Behind him, familiar names remain in the conversation. Tatum’s all-around impact for a Celtics team that leads the East is hard to ignore. His scoring, rebounding, and improved playmaking have him firmly in the top tier of candidates. Curry, even with Golden State hovering around the middle of the pack, keeps forcing his way into the discussion by sheer shot-making absurdity.

The nuance right now is team success. Voters tend to reward MVPs whose teams sit near the top of the NBA Standings. That is why Jokic and Tatum probably have a slight edge on players whose squads are grinding in the middle seeds or lower. But with plenty of games left, all it takes is a two-week heater – a streak of 35-point nights, triple-doubles, and statement wins – to reorder the ballot.

Injuries, rotations and the playoff picture

As always, the invisible hand shaping the standings is health. Around the league, several key names are either on the injury report or returning from recent absences, subtly shifting the playoff picture.

The Lakers have had to juggle lineups as they carefully manage LeBron’s workload and Davis’s bumps and bruises. Golden State has been trying to stabilize its rotation after various short-term absences, leaning on younger players to soak up minutes and keep the energy high.
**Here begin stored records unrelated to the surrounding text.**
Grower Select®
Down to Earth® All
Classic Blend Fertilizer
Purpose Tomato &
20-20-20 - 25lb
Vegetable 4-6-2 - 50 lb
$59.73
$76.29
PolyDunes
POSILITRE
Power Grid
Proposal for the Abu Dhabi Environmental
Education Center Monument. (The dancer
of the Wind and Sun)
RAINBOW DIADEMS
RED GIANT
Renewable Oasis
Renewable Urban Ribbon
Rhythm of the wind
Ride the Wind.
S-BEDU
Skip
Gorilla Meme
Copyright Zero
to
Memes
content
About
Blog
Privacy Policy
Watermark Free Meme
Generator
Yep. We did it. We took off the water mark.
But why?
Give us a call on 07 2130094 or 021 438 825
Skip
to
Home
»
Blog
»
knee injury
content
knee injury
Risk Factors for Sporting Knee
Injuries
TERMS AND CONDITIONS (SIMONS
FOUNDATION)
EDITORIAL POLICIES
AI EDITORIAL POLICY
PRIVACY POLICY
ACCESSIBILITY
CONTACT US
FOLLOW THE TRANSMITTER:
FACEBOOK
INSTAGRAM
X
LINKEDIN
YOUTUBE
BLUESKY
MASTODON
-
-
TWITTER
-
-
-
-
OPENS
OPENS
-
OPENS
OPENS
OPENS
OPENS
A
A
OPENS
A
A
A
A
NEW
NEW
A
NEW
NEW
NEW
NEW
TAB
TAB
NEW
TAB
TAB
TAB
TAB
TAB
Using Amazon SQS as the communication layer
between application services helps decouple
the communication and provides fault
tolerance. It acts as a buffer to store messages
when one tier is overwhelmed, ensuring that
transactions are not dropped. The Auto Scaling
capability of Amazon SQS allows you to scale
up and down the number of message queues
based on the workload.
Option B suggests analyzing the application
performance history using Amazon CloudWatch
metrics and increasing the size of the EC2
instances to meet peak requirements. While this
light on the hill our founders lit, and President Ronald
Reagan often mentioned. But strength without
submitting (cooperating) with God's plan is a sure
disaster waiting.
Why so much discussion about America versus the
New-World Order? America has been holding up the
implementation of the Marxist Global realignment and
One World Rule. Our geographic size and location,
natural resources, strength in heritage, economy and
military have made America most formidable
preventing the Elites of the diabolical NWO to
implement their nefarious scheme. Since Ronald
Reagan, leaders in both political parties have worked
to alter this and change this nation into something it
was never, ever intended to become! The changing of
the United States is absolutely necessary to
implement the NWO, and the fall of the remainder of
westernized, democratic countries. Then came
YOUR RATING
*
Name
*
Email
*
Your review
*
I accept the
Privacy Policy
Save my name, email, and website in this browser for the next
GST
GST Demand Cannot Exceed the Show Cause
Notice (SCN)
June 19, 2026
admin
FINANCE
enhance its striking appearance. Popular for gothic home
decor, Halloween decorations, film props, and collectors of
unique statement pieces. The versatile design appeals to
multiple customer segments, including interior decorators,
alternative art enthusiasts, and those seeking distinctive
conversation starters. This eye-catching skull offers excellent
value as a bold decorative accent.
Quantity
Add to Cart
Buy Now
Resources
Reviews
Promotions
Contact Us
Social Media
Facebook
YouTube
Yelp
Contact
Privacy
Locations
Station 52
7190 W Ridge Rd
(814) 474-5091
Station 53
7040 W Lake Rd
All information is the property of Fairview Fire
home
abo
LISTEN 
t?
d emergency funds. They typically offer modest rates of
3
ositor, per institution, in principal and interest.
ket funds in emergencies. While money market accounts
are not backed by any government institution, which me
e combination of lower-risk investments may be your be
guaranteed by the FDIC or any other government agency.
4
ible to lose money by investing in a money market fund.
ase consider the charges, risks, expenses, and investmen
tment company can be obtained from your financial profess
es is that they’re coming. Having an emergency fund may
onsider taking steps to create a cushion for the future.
Even at the top, teams like Boston and Milwaukee are managing minor knocks, carefully monitoring minutes to make sure their stars peak when the postseason hits.
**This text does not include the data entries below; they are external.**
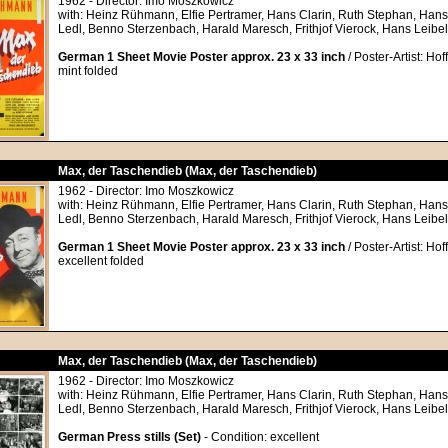
1962 - Director: Imo Moszkowicz
with: Heinz Rühmann, Elfie Pertramer, Hans Clarin, Ruth Stephan, Hans
Ledl, Benno Sterzenbach, Harald Maresch, Frithjof Vierock, Hans Leibel
German 1 Sheet Movie Poster approx. 23 x 33 inch
/ Poster-Artist: Hof
mint folded
Max, der Taschendieb (Max, der Taschendieb)
1962 - Director: Imo Moszkowicz
with: Heinz Rühmann, Elfie Pertramer, Hans Clarin, Ruth Stephan, Hans
Ledl, Benno Sterzenbach, Harald Maresch, Frithjof Vierock, Hans Leibel
German 1 Sheet Movie Poster approx. 23 x 33 inch
/ Poster-Artist: Hof
excellent folded
Max, der Taschendieb (Max, der Taschendieb)
1962 - Director: Imo Moszkowicz
with: Heinz Rühmann, Elfie Pertramer, Hans Clarin, Ruth Stephan, Hans
Ledl, Benno Sterzenbach, Harald Maresch, Frithjof Vierock, Hans Leibel
German Press stills (Set)
- Condition: excellent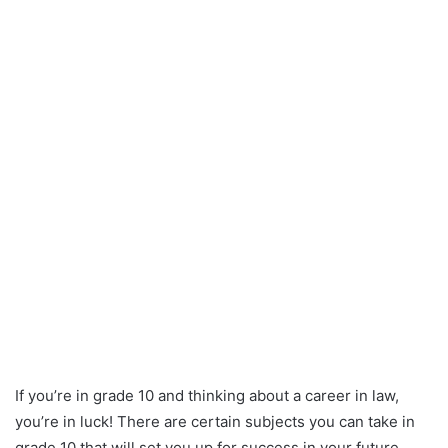
If you’re in grade 10 and thinking about a career in law,
you’re in luck! There are certain subjects you can take in
grade 10 that will set you up for success in your future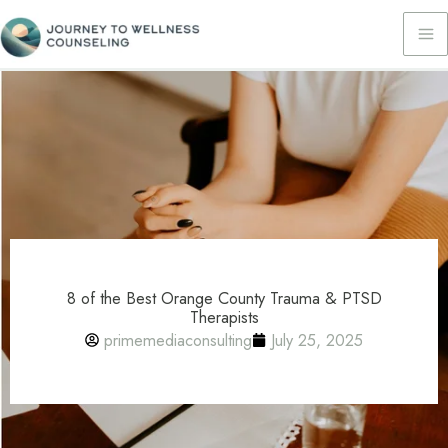
Skip
to
content
8 of the Best Orange County Trauma & PTSD
Therapists
primemediaconsulting
July 25, 2025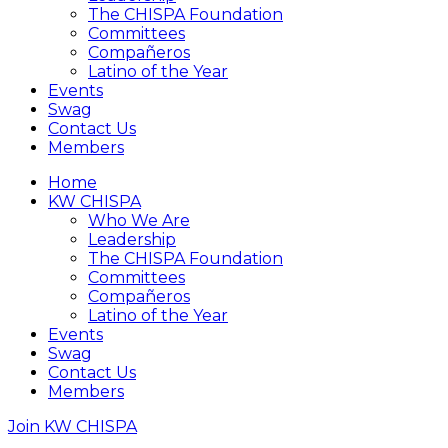
The CHISPA Foundation
Committees
Compañeros
Latino of the Year
Events
Swag
Contact Us
Members
Home
KW CHISPA
Who We Are
Leadership
The CHISPA Foundation
Committees
Compañeros
Latino of the Year
Events
Swag
Contact Us
Members
Join KW CHISPA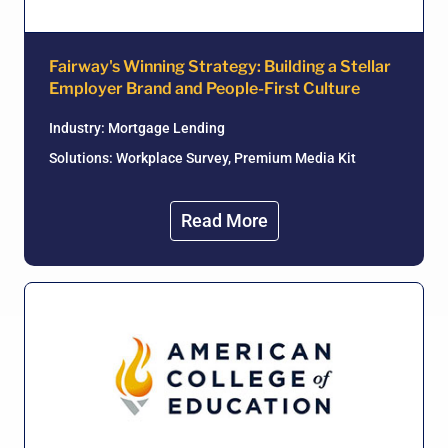
Fairway's Winning Strategy: Building a Stellar
Employer Brand and People-First Culture
Industry:
Mortgage Lending
Solutions: Workplace Survey, Premium Media Kit
Read More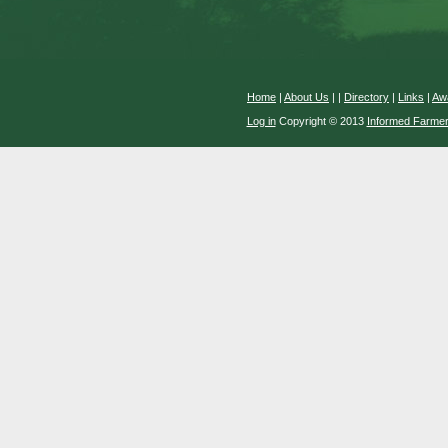
Home
|
About Us
|
|
Directory
|
Links
|
Aw
Log in
Copyright © 2013
Informed Farme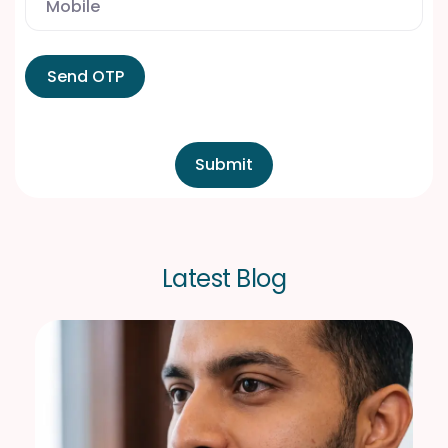
Send OTP
L
a
t
e
s
t
B
l
o
g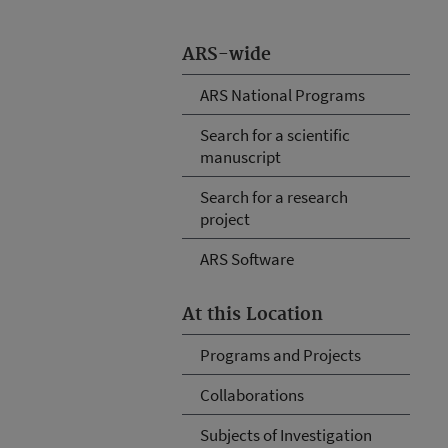
ARS-wide
ARS National Programs
Search for a scientific
manuscript
Search for a research
project
ARS Software
At this Location
Programs and Projects
Collaborations
Subjects of Investigation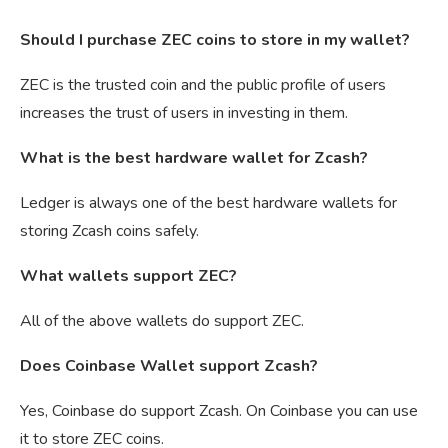
Should I purchase ZEC coins to store in my wallet?
ZEC is the trusted coin and the public profile of users
increases the trust of users in investing in them.
What is the best hardware wallet for Zcash?
Ledger is always one of the best hardware wallets for
storing Zcash coins safely.
What wallets support ZEC?
All of the above wallets do support ZEC.
Does Coinbase Wallet support Zcash?
Yes, Coinbase do support Zcash. On Coinbase you can use
it to store ZEC coins.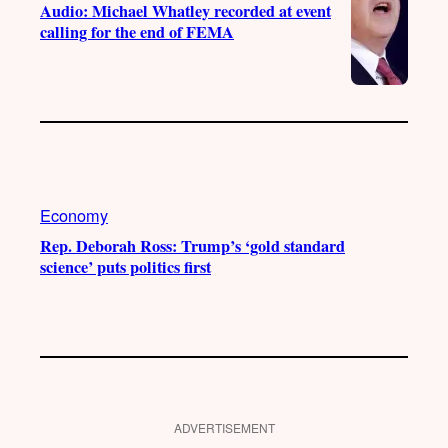
Audio: Michael Whatley recorded at event
calling for the end of FEMA
Economy
Rep. Deborah Ross: Trump’s ‘gold standard
science’ puts politics first
ADVERTISEMENT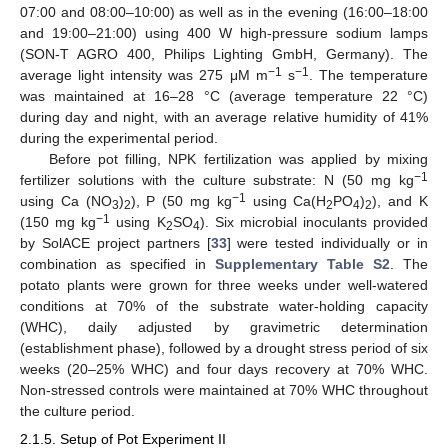
07:00 and 08:00–10:00) as well as in the evening (16:00–18:00
and 19:00–21:00) using 400 W high-pressure sodium lamps
(SON-T AGRO 400, Philips Lighting GmbH, Germany). The
−1
−1
average light intensity was 275 μM m
s
. The temperature
was maintained at 16–28 °C (average temperature 22 °C)
during day and night, with an average relative humidity of 41%
during the experimental period.
Before pot filling, NPK fertilization was applied by mixing
−1
fertilizer solutions with the culture substrate: N (50 mg kg
−1
using Ca (NO
)
), P (50 mg kg
using Ca(H
PO
)
), and K
3
2
2
4
2
−1
(150 mg kg
using K
SO
). Six microbial inoculants provided
2
4
by SolACE project partners [
33
] were tested individually or in
combination as specified in
Supplementary Table S2
. The
potato plants were grown for three weeks under well-watered
conditions at 70% of the substrate water-holding capacity
(WHC), daily adjusted by gravimetric determination
(establishment phase), followed by a drought stress period of six
weeks (20–25% WHC) and four days recovery at 70% WHC.
Non-stressed controls were maintained at 70% WHC throughout
the culture period.
2.1.5. Setup of Pot Experiment II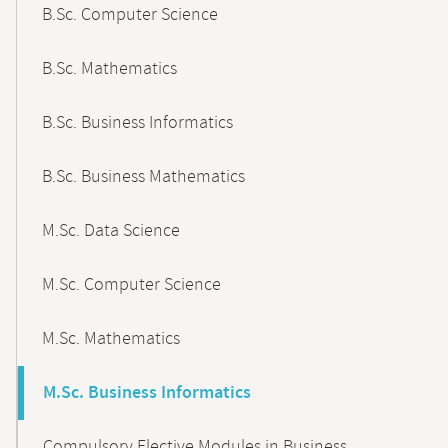
B.Sc. Computer Science
B.Sc. Mathematics
B.Sc. Business Informatics
B.Sc. Business Mathematics
M.Sc. Data Science
M.Sc. Computer Science
M.Sc. Mathematics
M.Sc. Business Informatics
Compulsory Elective Modules in Business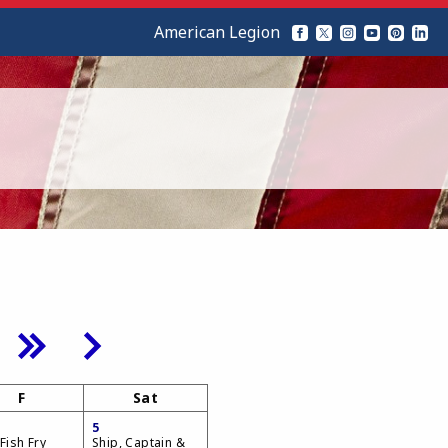
American Legion
F
Sat
5
Fish Fry
Ship, Captain &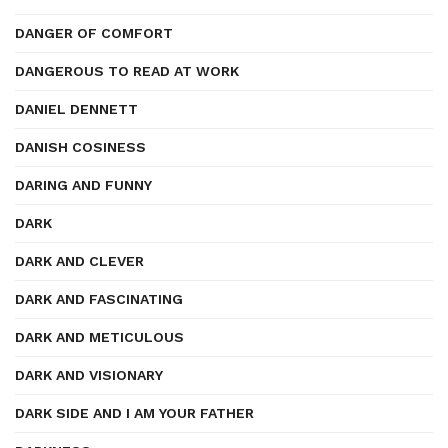
DANGER OF COMFORT
DANGEROUS TO READ AT WORK
DANIEL DENNETT
DANISH COSINESS
DARING AND FUNNY
DARK
DARK AND CLEVER
DARK AND FASCINATING
DARK AND METICULOUS
DARK AND VISIONARY
DARK SIDE AND I AM YOUR FATHER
Coaches around the league are openly talking about the balance between chasing seeding and staying healthy. Sinngemäß, one Eastern Conference coach said this week that being a top-four seed is great, "but not if it costs us fresh legs in May." That calculation shows up in staggered rest nights, shortened or expanded rotations, and different closing lineups depending on opponent and game script.

What to watch next: must-see clashes and pressure points

The next few days on the schedule are loaded with games that could tilt both perception and math in the standings. Denver faces another Western contender where Jokic will be tested by physical bigs and aggressive doubles. A Lakers matchup against a direct rival in the play-in race feels almost like a mini-elimination game emotionally, even if the math says otherwise.

Boston has a chance to further stretch its lead atop the East with a tricky back-to-back against teams that love to push pace. How they manage minutes for Tatum and Brown on that swing will be a subtle but telling sign of their long-term plan. Golden State gets another national-stage night where Curry could again flip a game with a five-possession personal run from beyond the arc.

All of it feeds into the same central tension: every win is a step toward security in the NBA Standings; every loss tightens the screws. The playoff picture is not locked, but the outlines are becoming clearer. Denver and Boston look like heavyweight anchors. The Bucks, Warriors, Lakers and a handful of other contenders are still fighting to prove their best selves show up consistently.

For fans, this is the stretch where scoreboard-watching becomes a nightly routine. Check the live scores, dig into the box scores, and watch how the player stats intersect with the storylines. Whether you are tracking the MVP race, hoping your team climbs off the play-in bubble, or just waiting for the next Curry heat check or LeBron statement game, the next week could reshape both perception and seeding.

Stay locked in: more crunch-time thrillers, more shifting seeds, and more MVP-level nights are coming. And as always, the NBA Standings will tell the hard truth about who is really built for the long haul.